On December 24, 2012, Grieve got her first pet snake — an okeetee corn snake named Kalika. After that, she knew what she wanted to do with her future. Five years from now, she sees herself with her own reptile farm, hopefully somewhere warm. She wants to breed crocodiles, tortoises, lizards and snakes, and sell them as a business.

Though it won’t take a degree, she knows it will be hard — she’ll have to care for their veterinary needs, clean their cages and pay for their food — but she wants to take it on anyway. Next year, she will take general education classes at Johnson County Community College before heading somewhere like Kansas State University.

At five feet 2 inches tall, even the freshmen in the hallways tower over her. She thinks of her snakes, who are always so close to the ground and tiny next to the people around them, and relates. How, in Environmental Ed class, a bull snake lashed out — slamming against the walls of the cage because it was threatened by Grieve leaning over its cage.

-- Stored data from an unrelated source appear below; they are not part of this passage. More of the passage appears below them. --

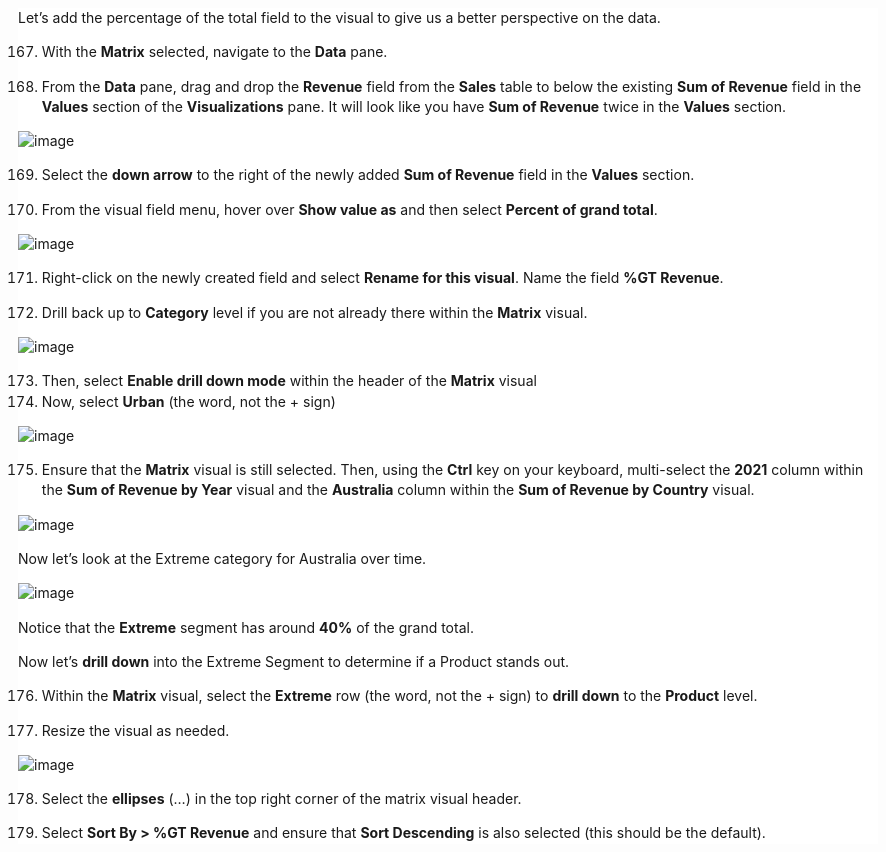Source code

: Let’s add the percentage of the total field to the visual to give us a better perspective on the data.

167. With the **Matrix** selected, navigate to the **Data** pane.

168. From the **Data** pane, drag and drop the **Revenue** field from the **Sales** table to below the existing **Sum of Revenue** field in the **Values** section of the **Visualizations** pane. It will look like you have **Sum of Revenue** twice in the **Values** section.

![image](https://github.com/DataScienceNigeria/Arewaladies4tech/assets/68654903/0cb7275c-39e1-45ef-ab92-af8b9ae3c8be)

169. Select the **down arrow** to the right of the newly added **Sum of Revenue** field in the **Values** section.


170. From the visual field menu, hover over **Show value as** and then select **Percent of grand total**.

![image](https://github.com/DataScienceNigeria/Arewaladies4tech/assets/68654903/30ab69ea-6782-4128-8143-a15b1f52d787)

171. Right-click on the newly created field and select **Rename for this visual**. Name the field **%GT Revenue**.

172. Drill back up to **Category** level if you are not already there within the **Matrix** visual.

![image](https://github.com/DataScienceNigeria/Arewaladies4tech/assets/68654903/f3bc3cfb-6678-42d8-84ac-e3edf75a1ca8)

173. Then, select **Enable drill down mode** within the header of the **Matrix** visual
174. Now, select **Urban** (the word, not the + sign)

![image](https://github.com/DataScienceNigeria/Arewaladies4tech/assets/68654903/3c1d0661-d593-4808-b1c5-a977ef579340)

175. Ensure that the **Matrix** visual is still selected. Then, using the **Ctrl** key on your keyboard, multi-select the **2021** column within the **Sum of Revenue by Year** visual and the **Australia** column within the **Sum of Revenue by Country** visual.

![image](https://github.com/DataScienceNigeria/Arewaladies4tech/assets/68654903/75a129a6-7920-4fe0-8280-a1d079df96f2)

Now let’s look at the Extreme category for Australia over time.

![image](https://github.com/DataScienceNigeria/Arewaladies4tech/assets/68654903/7a06bebc-7caa-4d15-870b-675d50b3b0b0)

Notice that the **Extreme** segment has around **40%** of the grand total.

Now let’s **drill down** into the Extreme Segment to determine if a Product stands out.

176. Within the **Matrix** visual, select the **Extreme** row (the word, not the + sign) to **drill down** to the **Product** level.
 
177. Resize the visual as needed.

![image](https://github.com/DataScienceNigeria/Arewaladies4tech/assets/68654903/33d44a03-0bcd-43c1-a89a-63ebfeb11839)

178. Select the **ellipses** (…) in the top right corner of the matrix visual header.

179. Select **Sort By > %GT Revenue** and ensure that **Sort Descending** is also selected (this should be the default).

“I was like ‘oh, that’s kind of how I feel in the hallways,’” she said. “Because everyone’s toppling over me and I just want to throw my arms everywhere.”

Most people, Grieve feels, look at reptiles with an ‘ew, what’s what?’ kind of attitude. Yet her future is based on the fact that she looks at them differently — that they have feelings, and she can tell what they are.

“They can talk back, you know what I mean?” she said. “Like humans have more complex emotions but animals, I see them and they just brighten my day.”